Scientists found ChatGPT matched or exceeded the efforts of students when answering assessment questions in subjects including computer science, political studies, engineering and psychology.
Research published in Scientific Reports also discovered almost three quarters of students surveyed (74 per cent) would use ChatGPT to help with their assignments, despite 70 per cent of educators viewing it as plagiarism.
ChatGPT – a chatbot that can provide detailed prose responses and engage in humanlike conversations using prompts – burst into the public consciousness following its release in November last year.
In the research, faculty members on 32 courses at New York University Abu Dhabi provided three student submissions each for 10 assessment questions.
ChatGPT was also asked to produce three sets of answers to the 10 questions, which were then assessed alongside the students’ responses by three blind graders.

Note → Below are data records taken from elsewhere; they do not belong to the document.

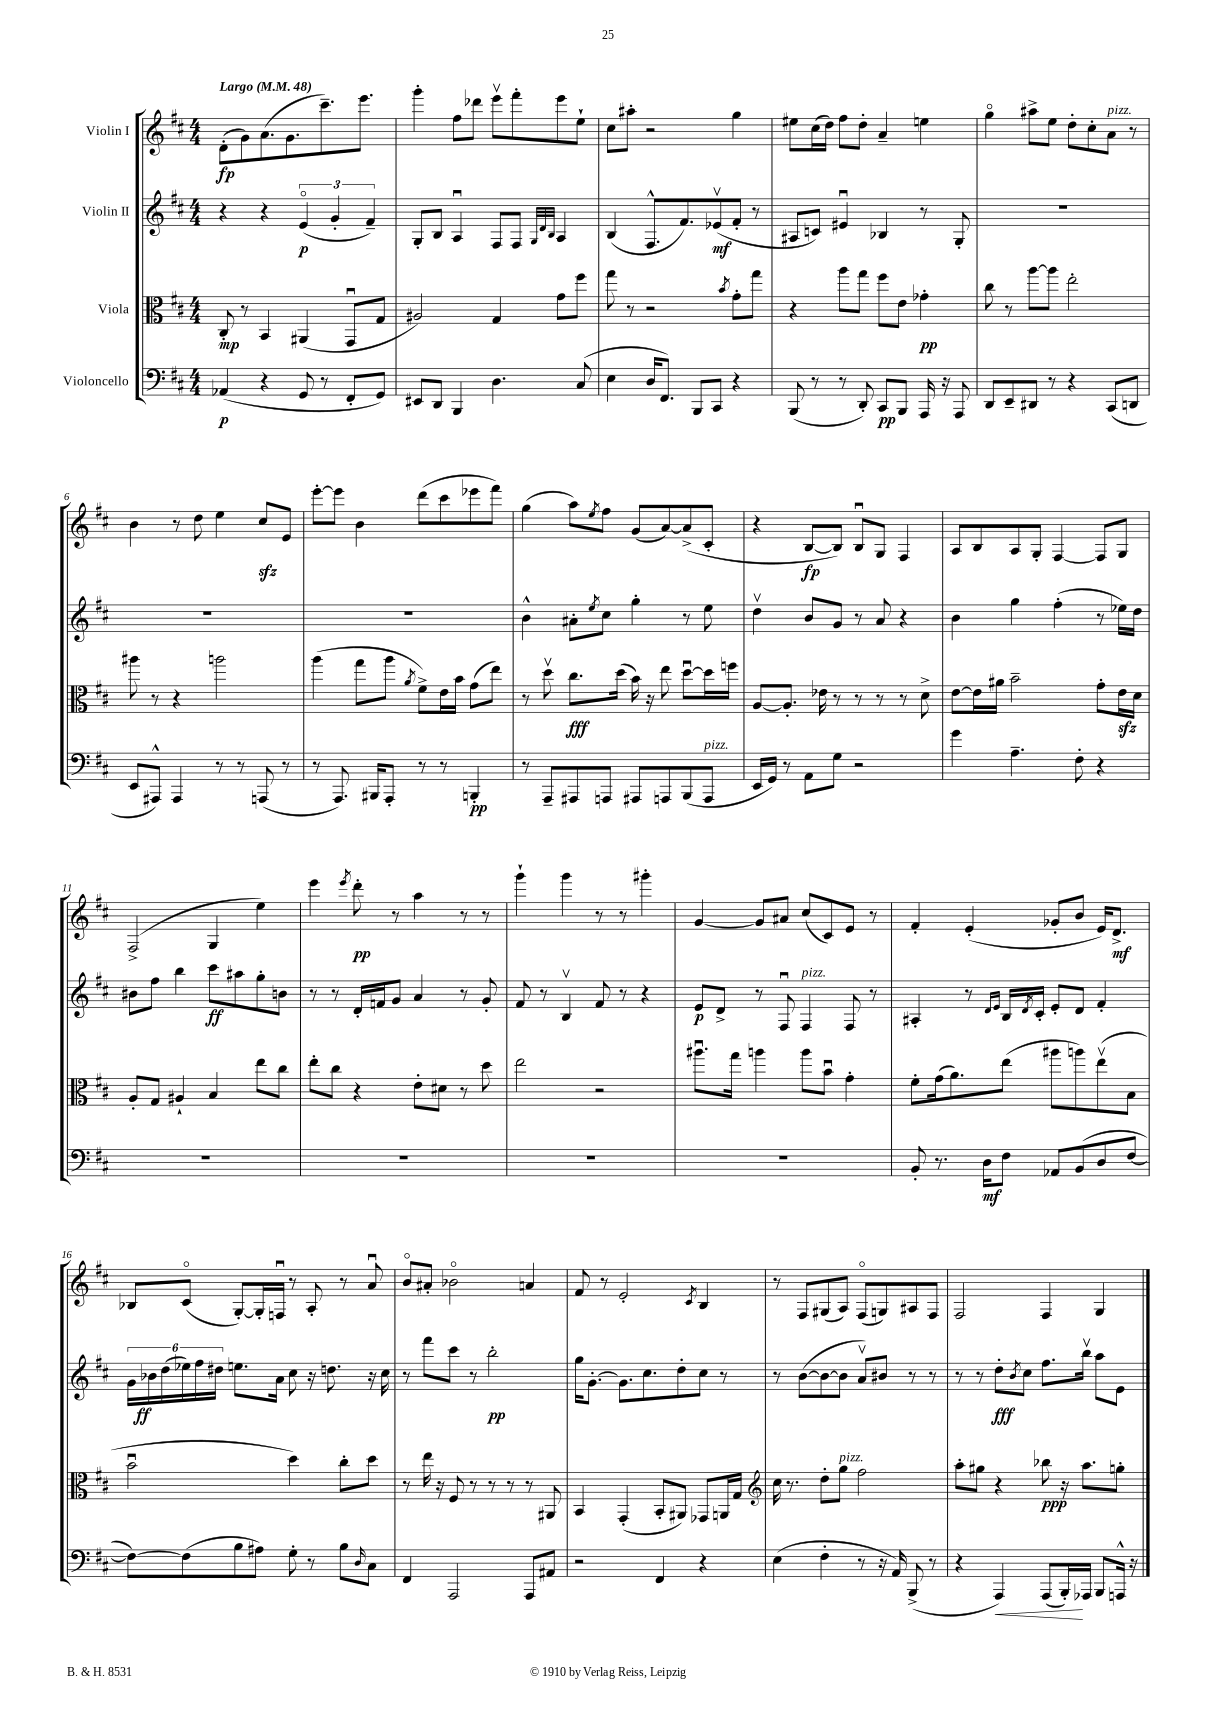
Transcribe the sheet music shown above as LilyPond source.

<<
\new StaffGroup <<
\new Staff = "s0" \with { instrumentName = "Violin I" } {
    \clef treble \key d \major \numericTimeSignature \time 4/4 \tempo "Largo" 4 = 48
    d'8-.\fp( g'8) a'8.( g'8. cis'''8.--) e'''8. |
    g'''4-. fis''8 des'''8 e'''8\upbow fis'''8-. e'''8 e''8-! |
    cis''8 ais''8-. r2 g''4 |
    eis''8 cis''16( d''16) fis''8 d''8-. a'4-- e''4 |
    g''4\flageolet ais''8-> e''8 d''8-. cis''8-. a'8^\markup { \italic "pizz." } r8 |
    b'4 r8 d''8 e''4 cis''8\sfz e'8 |
    e'''8~-. e'''8 b'4 d'''8( cis'''8 ees'''8 fis'''8) |
    g''4( a''8) \acciaccatura { e''8 } fis''8 g'8( a'8~) a'8->( cis'8-. |
    r4 b8~\fp b8) b8\downbow g8 fis4 |
    a8 b8 a8 g8-. fis4~ fis8 g8 |
    fis2->( g4 e''4) |
    e'''4 \acciaccatura { e'''8 } d'''8-.\pp r8 a''4 r8 r8 |
    g'''4-! g'''4 r8 r8 gis'''4-. |
    g'4~ g'8 ais'8 cis''8( cis'8) e'8 r8 |
    fis'4-. e'4-.( ges'8-. b'8 e'16) d'8.->\mf |
    bes8 cis'8\flageolet( g8~-.) g16-. f16\downbow r8 a8-. r8 a'8\downbow |
    b'8\flageolet ais'8-. bes'2\flageolet a'4 |
    fis'8 r8 e'2-. \acciaccatura { cis'8 } b4 |
    r8 fis8 gis8( a8) fis8\flageolet( g8) ais8 fis8 |
    fis2 fis4 g4 \bar "|." |
}
\new Staff = "s1" \with { instrumentName = "Violin II" } {
    \clef treble \key d \major \numericTimeSignature \time 4/4
    r4 r4 \tuplet 3/2 { e'4\flageolet\p( g'4-. fis'4--) } |
    g8-. b8 a4\downbow fis8 fis8 \grace { g32 d'32 b32 } a4 |
    b4( fis8.-^ fis'8.) ees'8\upbow\mf( fis'8-. r8 |
    ais8 c'8) eis'4\downbow bes4 r8 g8-. |
    R1 |
    R1 |
    R1 |
    b'4-^ ais'8-. \acciaccatura { e''8 } cis''8 g''4-. r8 e''8 |
    d''4\upbow b'8 g'8 r8 a'8 r4 |
    b'4 g''4 fis''4-.( r8 ees''16) d''16 |
    bis'8 fis''8 b''4 cis'''8\ff ais''8 g''8-. b'8 |
    r8 r8 d'16-. f'16 g'8 a'4 r8 g'8-. |
    fis'8 r8 b4\upbow fis'8 r8 r4 |
    e'8\p d'8-> r8 fis8\downbow fis4^\markup { \italic "pizz." } fis8 r8 |
    ais4-. r8 \grace { d'16 e'16 } b16 \acciaccatura { d'8 } cis'16-. e'8-. d'8 fis'4-. |
    \tuplet 6/4 { g'16 bes'16\ff d''16( ees''16) fis''16 dis''16 } e''8. a'16 cis''8 r16 d''8. r16 cis''16 |
    r8 fis'''8 cis'''8 r8 b''2-.\pp |
    g''16 g'8.~-. g'8. cis''8. d''8-. cis''8 r8 |
    r8 b'8~( b'8~ b'8 a'8\upbow) bis'8 r8 r8 |
    r8 r8 d''8-.\fff \acciaccatura { b'8 } cis''8 fis''8. b''16\upbow a''8 e'8 \bar "|." |
}
\new Staff = "s2" \with { instrumentName = "Viola" } {
    \clef alto \key d \major \numericTimeSignature \time 4/4
    cis8-.\mp r8 b,4 ais,4( g,8\downbow g8 |
    ais2) g4 g'8 fis''8 |
    g''8 r8 r2 \acciaccatura { b'8 } g'8-. g''8 |
    r4 a''8 g''8 fis''8 e'8 ges'4-.\pp |
    cis''8 r8 a''8~ a''8 e''2-. |
    ais''8 r8 r4 a''2 |
    a''4( g''8 a''8 \acciaccatura { a'8 } fis'8->) e'16 b'16 g'8( e''8) |
    r8 d''8\upbow cis''8.\fff d''16( b'16) r16 e''8 d''8~\downbow d''16 f''16 |
    a8~ a8.-. ees'16 r8 r8 r8 r8 d'8-> |
    e'8~ e'16 ais'16 b'2-- g'8-. e'16\sfz d'16 |
    a8-. g8 ais4-! b4 e''8 cis''8 |
    e''8-. cis''8 r4 e'8-. dis'8 r8 d''8 |
    e''2 r2 |
    ais''8.\downbow g''16 a''4 a''8 b'8\downbow g'4-. |
    fis'8-. g'16( a'8.) e''8( ais''8 a''8) e''8\upbow( b8 |
    b'2\downbow d''4) cis''8-. d''8 |
    r8 e''16 r16 fis8 r8 r8 r8 r8 ais,8 |
    b,4 g,4-.( b,8-. ais,8) ges,8 a,16 g16 |
    \clef treble cis''16 r8. d''8-. g''8^\markup { \italic "pizz." } fis''2 |
    a''8-. gis''8 r4 bes''8\ppp r16 a''8. g''8-. \bar "|." |
}
\new Staff = "s3" \with { instrumentName = "Violoncello" } {
    \clef bass \key d \major \numericTimeSignature \time 4/4
    aes,4\p( r4 g,8 r8 fis,8-. g,8) |
    eis,8 d,8 b,,4 d4. cis8( |
    e4 d16 fis,8.) b,,8 cis,8 r4 |
    b,,8( r8 r8 d,8-.) cis,8\pp b,,8 a,,16 r16 a,,8 |
    d,8 e,8-- dis,8 r8 r4 cis,8( d,8 |
    e,8 ais,,8-^) ais,,4 r8 r8 a,,8( r8 |
    r8 a,,8.) bis,,16 a,,8-. r8 r8 b,,4-.\pp |
    r8 a,,8-- ais,,8 a,,8 ais,,8 a,,8 b,,8( a,,8^\markup { \italic "pizz." } |
    e,16 g,16) r8 a,8 g8 r2 |
    g'4 a4.-- fis8-. r4 |
    R1 |
    R1 |
    R1 |
    R1 |
    b,8-. r8. d16\mf fis8 aes,8 b,8( d8 fis8~ |
    fis8~) fis8( b8 ais8) g8-. r8 b8 \grace { d16 } cis8 |
    fis,4 a,,2 a,,8 ais,8 |
    r2 fis,4 r4 |
    e4( fis4-. r8 r16 a,16) b,,8->( r8 |
    r4 a,,4\<) a,,8( b,,16-.\!) aes,,16 b,,8 a,,16-^ r16 \bar "|." |
}
>>
>>
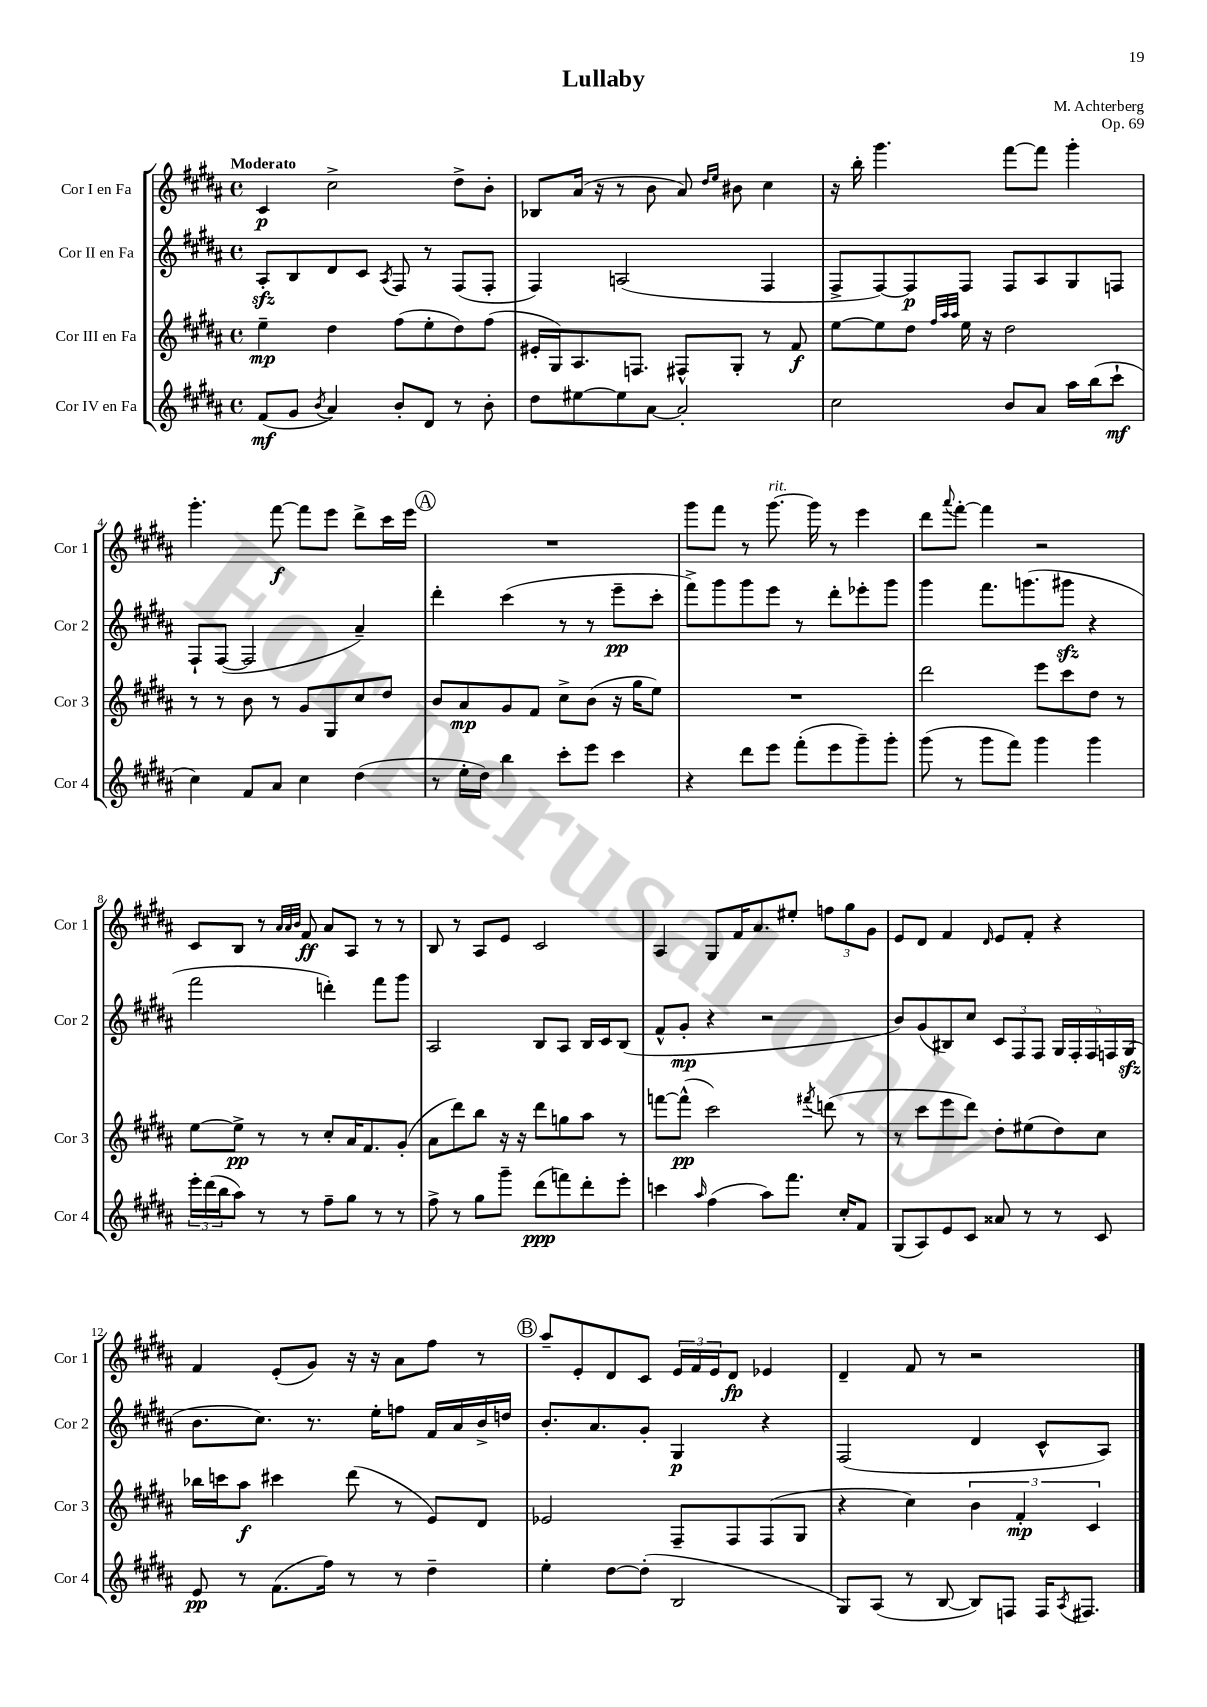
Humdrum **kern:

**kern	**kern	**kern	**kern
*staff4	*staff3	*staff2	*staff1
*clefG2	*clefG2	*clefG2	*clefG2
*k[f#c#g#d#a#]	*k[f#c#g#d#a#]	*k[f#c#g#d#a#]	*k[f#c#g#d#a#]
*M4/4	*M4/4	*M4/4	*M4/4
*met(c)	*met(c)	*met(c)	*met(c)
(8f#	4ee~	8A#'	4c#
8g#	.	8B	.
8qb	.	.	.
4a#)	4dd#	8d#	2cc#^
.	.	8c#	.
.	.	8qA#	.
8b'	(8ff#	8F#	.
8d#	8ee'	8r	.
8r	8dd#)	(8F#	8dd#^
8b'	(8ff#	8F#'	8b'
=	=	=	=
8dd#	16e#'	4F#)	8B-
.	16G#)	.	.
[8ee#	8.A#	.	(16a#
.	.	.	16r
8ee#]	.	(2A	8r
.	8.F	.	.
[8a#	.	.	8b
2a#']	8F#^^	.	8a#)
.	.	.	16qqdd#
.	.	.	16qqee
.	8G#'	.	8b#
.	8r	4F#	4cc#
.	8f#	.	.
=	=	=	=
2cc#	[8ee	8F#^	16r
.	.	.	16bb'
.	8ee]	[8F#)	4.ggg#
.	8dd#	8F#]	.
.	32qqff#	.	.
.	32qqaa#	.	.
.	32qqaa#	.	.
.	16ee	8F#	.
.	16r	.	.
8b	2dd#	8F#	[8fff#
8a#	.	8A#	8fff#]
16aa#	.	8G#	4ggg#'
(16bb	.	.	.
8ccc#`	.	8F	.
=	=	=	=
4cc#)	8r	8F#`	4.ggg#'
.	8r	([8F#	.
8f#	8b	2F#]	.
8a#	8r	.	[8fff#
4cc#	8g#	.	8fff#]
.	8G#	.	8eee
(4dd#	8cc#	4a#~)	8ddd#^
.	8dd#	.	16ccc#
.	.	.	16eee
=	=	=	=
8r	8b	4ddd#'	1r
16ee'	8a#	.	.
16dd#)	.	.	.
4bb	8g#	(4ccc#	.
.	8f#	.	.
8ccc#'	8cc#^	8r	.
8eee	(8b	8r	.
4ccc#	16r	8eee~	.
.	16gg#	.	.
.	8ee)	8ccc#'	.
=	=	=	=
4r	1r	8fff#^)	8ggg#
.	.	8ggg#	8fff#
8ddd#	.	8ggg#	8r
8eee	.	8eee	[8.ggg#
(8fff#'	.	8r	.
.	.	.	16ggg#]
8eee	.	8ddd#'	8r
8ggg#~)	.	8eee-'	4eee
8ggg#'	.	8ggg#	.
=	=	=	=
(8ggg#	2ddd#	4ggg#	8ddd#
.	.	.	8qqaaa#
8r	.	.	[8fff#'
8ggg#	.	8.fff#	4fff#]
8fff#)	.	.	.
.	.	(8.ggg	.
4ggg#	8eee	.	2r
.	8ccc#	8ggg#	.
4ggg#	8dd#	4r	.
.	8r	.	.
=	=	=	=
24eee'	[8ee	2fff#	8c#
(24ddd#	.	.	.
24bb	.	.	.
8aa#)	8ee^]	.	8B
8r	8r	.	8r
.	.	.	32qqa#
.	.	.	32qqa#
.	.	.	32qqb
8r	8r	.	8f#
8ff#~	8cc#'	4ddd')	8a#
8gg#	16a#	.	8A#
.	8.f#	.	.
8r	.	8fff#	8r
8r	(8g#'	8ggg#	8r
=	=	=	=
8ff#^	8a#	2A#	8B
8r	8ddd#)	.	8r
8gg#	8bb	.	8A#
8ggg#~	16r	.	8e
.	16r	.	.
(8ddd#	8ddd#	8B	2c#
8fff)	8gg	8A#	.
8ddd#'	8aa#	16B	.
.	.	16c#	.
8eee'	8r	(8B	.
=	=	=	=
4ccc	[8fff	8f#^^	4A#
.	(8fff^^]	8g#'	.
16qqaa#	.	.	.
(4ff#	2ccc#)	4r	8G#
.	.	.	16f#
.	.	.	8.a#
8aa#)	.	2r	.
8.fff#	.	.	8ee#'
.	8qfff#	.	.
.	(8ddd	.	12ff
16cc#'	.	.	.
.	.	.	12gg#
8f#	8r	.	.
.	.	.	12g#
=	=	=	=
(8G#	8r	8b)	8e
8A#)	8ccc#	(8g#	8d#
8e	8eee	8B#)	4f#
8c#	8ddd#)	8cc#	.
.	.	.	16qqd#
8a##	8dd#'	12c#	8e
.	.	12F#	.
8r	(8ee#	.	8f#'
.	.	12F#	.
8r	8dd#)	20G#	4r
.	.	20F#'	.
.	.	20F#	.
8c#	8cc#	.	.
.	.	20F	.
.	.	(20G#	.
=	=	=	=
8e	16bb-	8.b	4f#
.	16ccc	.	.
8r	8aa#	.	.
.	.	8.cc#)	.
(8.f#	4ccc#	.	(8e'
.	.	8.r	8g#)
16ff#)	.	.	.
8r	(8ddd#	.	16r
.	.	16ee'	16r
8r	8r	8ff	8a#
4dd#~	8e)	16f#	8ff#
.	.	16a#	.
.	8d#	16b^	8r
.	.	16dd	.
=	=	=	=
4ee'	2e-	8.b'	8aa#~
.	.	.	8e'
.	.	8.a#	.
[8dd#	.	.	8d#
(8dd#']	.	8g#'	8c#
2B	8F#~	4G#	24e
.	.	.	24f#
.	.	.	24e
.	8F#	.	8d#
.	(8F#	4r	4e-
.	8G#	.	.
=	=	=	=
8G#)	4r	(2F#	4d#~
(8A#	.	.	.
8r	4cc#)	.	8f#
[8B	.	.	8r
8B])	6b	4d#	2r
8F	.	.	.
.	6f#'	.	.
16F	.	8c#^^	.
8qA#	.	.	.
8.F#	.	.	.
.	6c#	.	.
.	.	8A#)	.
==	==	==	==
*-	*-	*-	*-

The findings showed ChatGPT-generated answers achieved a similar or higher average grade than students in 12 of the 32 courses, with maths and economics the only two disciplines in which students consistently outperformed AI.
Is AI the future of art? – in pictures
The gap in performance between ChatGPT and students was much smaller on questions requiring high levels of knowledge and cognitive process, compared to those requiring intermediate levels.
ChatGPT only outperformed the students on questions requiring factual knowledge, as opposed to skills like creativity, and struggled most in comparison to students where trick questions were included in the assignment.
According to the report, there was a general consensus among educators and students that the use of ChatGPT in school work should be acknowledged.
Students also agreed that, in their future jobs, they would be able to outsource mundane tasks to ChatGPT, allowing them to focus on substantive and creative work.
“AI tools such as ChatGPT have already reached a level where they can outperform students in a considerable number of university-level courses,” said Talal Rahwan and Yasir Zaki, computer science professors at NYUAD who led the project.
“Moreover, as our survey indicates, the majority of students intend to use such tools to solve homework assignments.
“These findings suggest that evaluating students through homework assignments may no longer serve its purpose in the age of AI, raising a serious challenge for educational institutions worldwide.”
Mr Rahwan and Mr Zaki added that educational institutions need to “urgently craft appropriate academic integrity policies” as a means of regulation.
Two tools used for identifying AI-generated text also struggled to correctly state the origin of the assignments in the research.
OpenAI’s Text Classifier mistook almost half (49 per cent) of ChatGPT’s submissions for being human-generated, while GPTZero misclassified about a third (32 per cent) of submissions in the same way.
“Current AI-text classifiers cannot reliably detect ChatGPT’s use in schoolwork, due to both their propensity to classify human-written answers as AI-generated, as well as the relative ease with which AI-generated text can be edited to evade detection,” Mr Rahwan and Mr Zaki said.
“This suggests that educators need to come up with alternative solutions to integrate, rather than prevent, the use of AI in schoolwork.”